• _TASK REQUIREMENTS_: Give as output the line that contains "stool [522,353,605,482] ->", followed by every remaining line of the entries, unchanged and with nothing added.
□ □ □ □ □ □ □
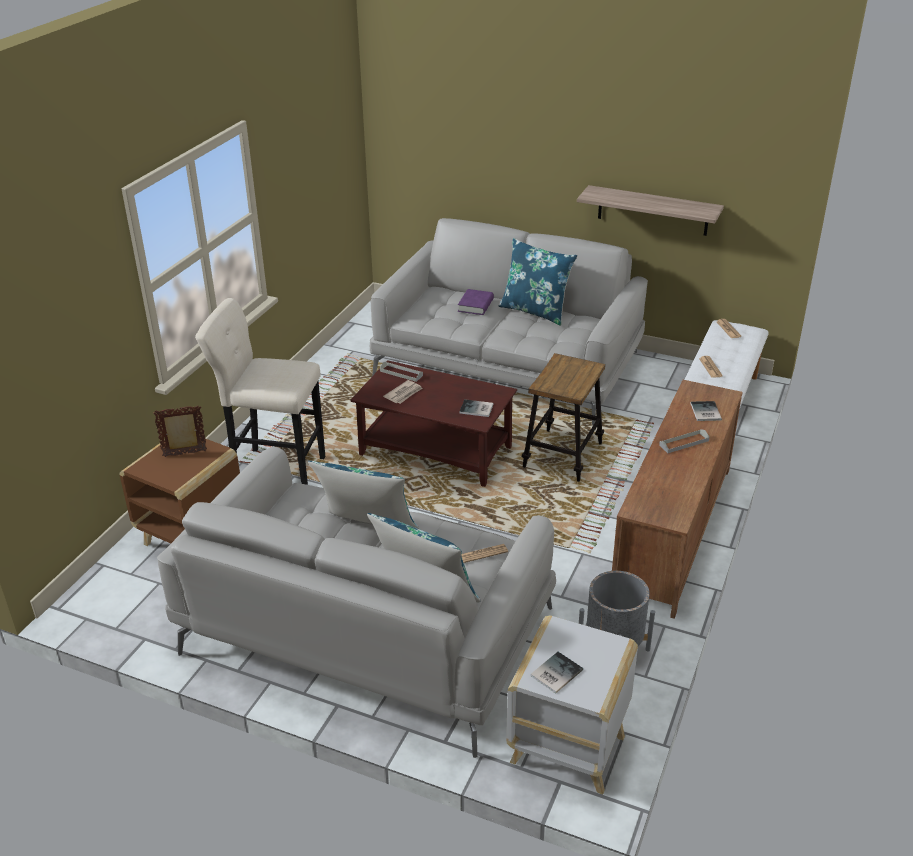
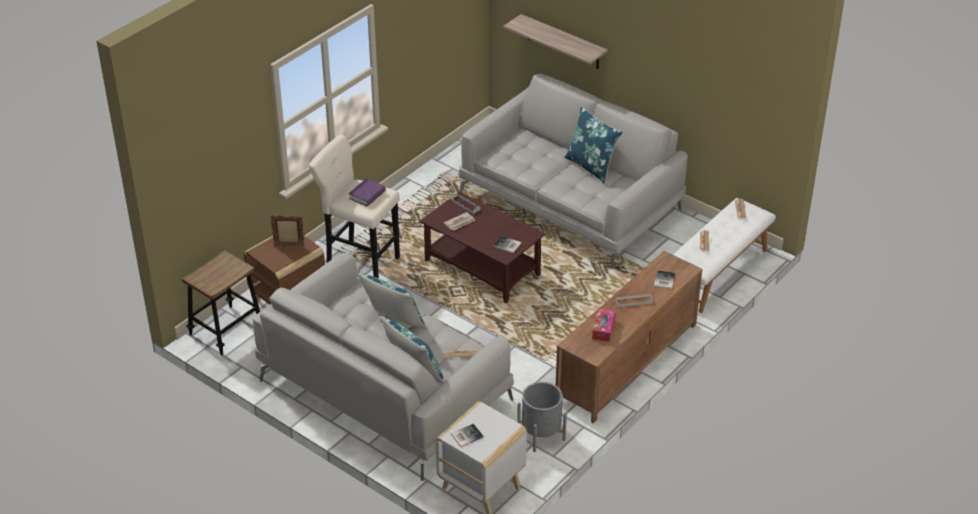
camera: 15 degrees right, 5 degrees up
purple book [458,289,494,315] -> purple book moved to [349,179,385,206]
stool [522,353,605,482] -> stool moved to [182,250,260,355]
shelf [577,185,724,236] -> shelf moved to [503,14,608,69]
none -> tissue box [592,308,616,342]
□ □ □ □ □ □ □
• _RESULT BELOW_:
stool [522,353,605,482] -> stool moved to [182,250,260,355]
shelf [577,185,724,236] -> shelf moved to [503,14,608,69]
none -> tissue box [592,308,616,342]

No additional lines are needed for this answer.